Critica
La natura di Relève è la leggerezza. C'è leggerezza nell'urto tra l'anticonformismo di Benjamin Millepied e l'immobilismo dell'istituzione, senza che il film, elegante fino alle punte, si avventuri a sostenere l'uno o l'altra. Ma facciamo un pas de deux indietro. Formatosi alla scuola americana e a suo agio con mecenati e nomi celebri (Forsythe o Baryshnikov), Benjamin Millepied è nominato directeur de la danse a l'Opèra de Paris. Nel novembre del 2014 succede a Brigitte Lefèvre, che aveva diretto la compagnia per vent'anni, e promette di rivoluzionare i codici della danza classica e di 'spolverare' la danza francese. Per la sua rivoluzione bastano un computer, un telefono, una t-shirt, un paio di scarpe da ginnastica e un angolo di tavolo. Perché Benjamin Millepied è una sferzata di vigore, è ambizione che eleva e trasfigura. Un artista che non smette di riflettere, creare a voce alta o di dentro. Si guarda intorno, assimila, fotografa, filma tutto, ascolta i suoni, analizza i video, verifica i passi, scompone i gesti, li cerca, li accenna, osa, sbaglia, ricomincia, cade, si rialza, sperimenta, guarda altrove, altri continenti o altre strade, fa uno schizzo, disegna, prende nota, si documenta, visiona i balletti classici e contemporanei, studia altre esperienze corporali, pesca ovunque fino a trovare quello che fa la differenza, il successo, dell'Opèra, di Parigi, della Francia.
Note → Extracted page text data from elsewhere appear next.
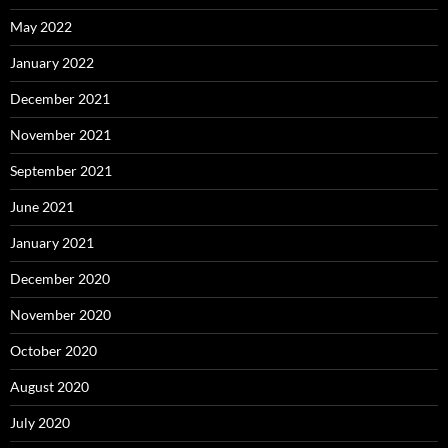
May 2022
January 2022
December 2021
November 2021
September 2021
June 2021
January 2021
December 2020
November 2020
October 2020
August 2020
July 2020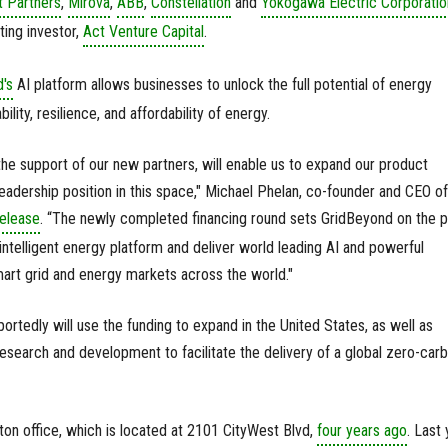
 Partners
,
Mirova
,
ABB
,
Constellation
and
Yokogawa Electric Corporatio
ting investor,
Act Venture Capital
.
's
AI platform allows businesses to unlock the full potential of energy
ility, resilience, and affordability of energy.
 the support of our new partners, will enable us to expand our product
leadership position in this space," Michael Phelan, co-founder and CEO of
elease
. “The newly completed financing round sets GridBeyond on the p
intelligent energy platform and deliver world leading AI and powerful
mart grid and energy markets across the world."
ortedly will use the funding to expand in the United States, as well as
research and development to facilitate the delivery of a global zero-car
on office, which is located at 2101 CityWest Blvd,
four years ago
. Last 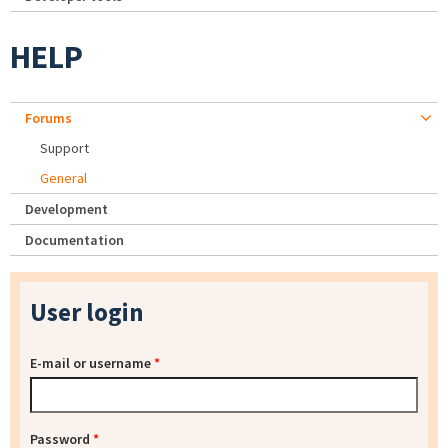
HELP
Forums
Support
General
Development
Documentation
User login
E-mail or username
*
Password
*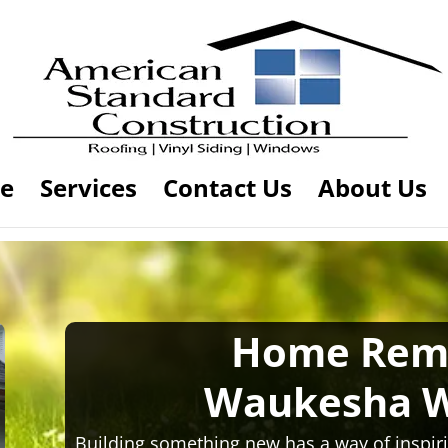
e
Services
Contact Us
About Us
Home Rem
Waukesha W
Building something new has a way of inspiri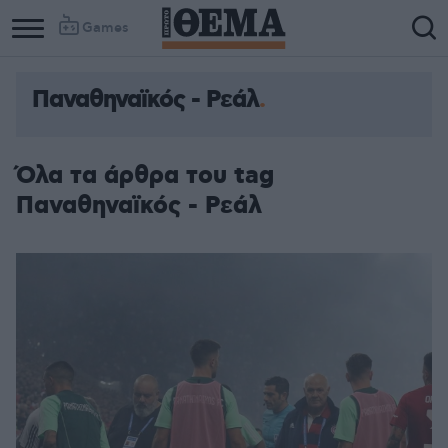
Games
Παναθηναϊκός - Ρεάλ
Όλα τα άρθρα του tag
Παναθηναϊκός - Ρεάλ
Niente è vietato, tutto è permesso. A contare non è il prestigio, è la libertà.
Figlio di una ballerina e di un atleta agonista, l'uomo dai mille piedi (nomen omen) ne infila uno in un ingranaggio temibile: il sistema istituzionale e amministrativo francese con le sue ottusità e le sue gerarchie, i suoi processi e le sue processioni, le lunghe e lente attese di approvazioni formali per ottenere un oggetto di scena, il suo potere inquadrato e il suo contropotere di facciata, quei sindacati più preoccupati di sabotare che di occuparsi della salute dei ballerini e del loro ecosistema. Millepied accorda una grande importanza al corpo di ballo in cui coltiva una nuova leva di eccellenze, quella che ispirerà altre generazioni di ballerini nel mondo, quella che donerà il proprio nome a uno studio di prova, quella che a suo turno immaginerà un balletto o dirigerà una troupe, quella che crescerà in Francia o altrove condividendo con gli altri la propria eccezione culturale. Il coreografo aggiorna le condizioni di lavoro, rinnova i parquet per ammortizzare i salti, obbliga i ballerini al controllo medico, promuove la diversità etnica, soggetto ancora tabù, e traghetta gli antichi velluti nell'era della comunicazione digitale.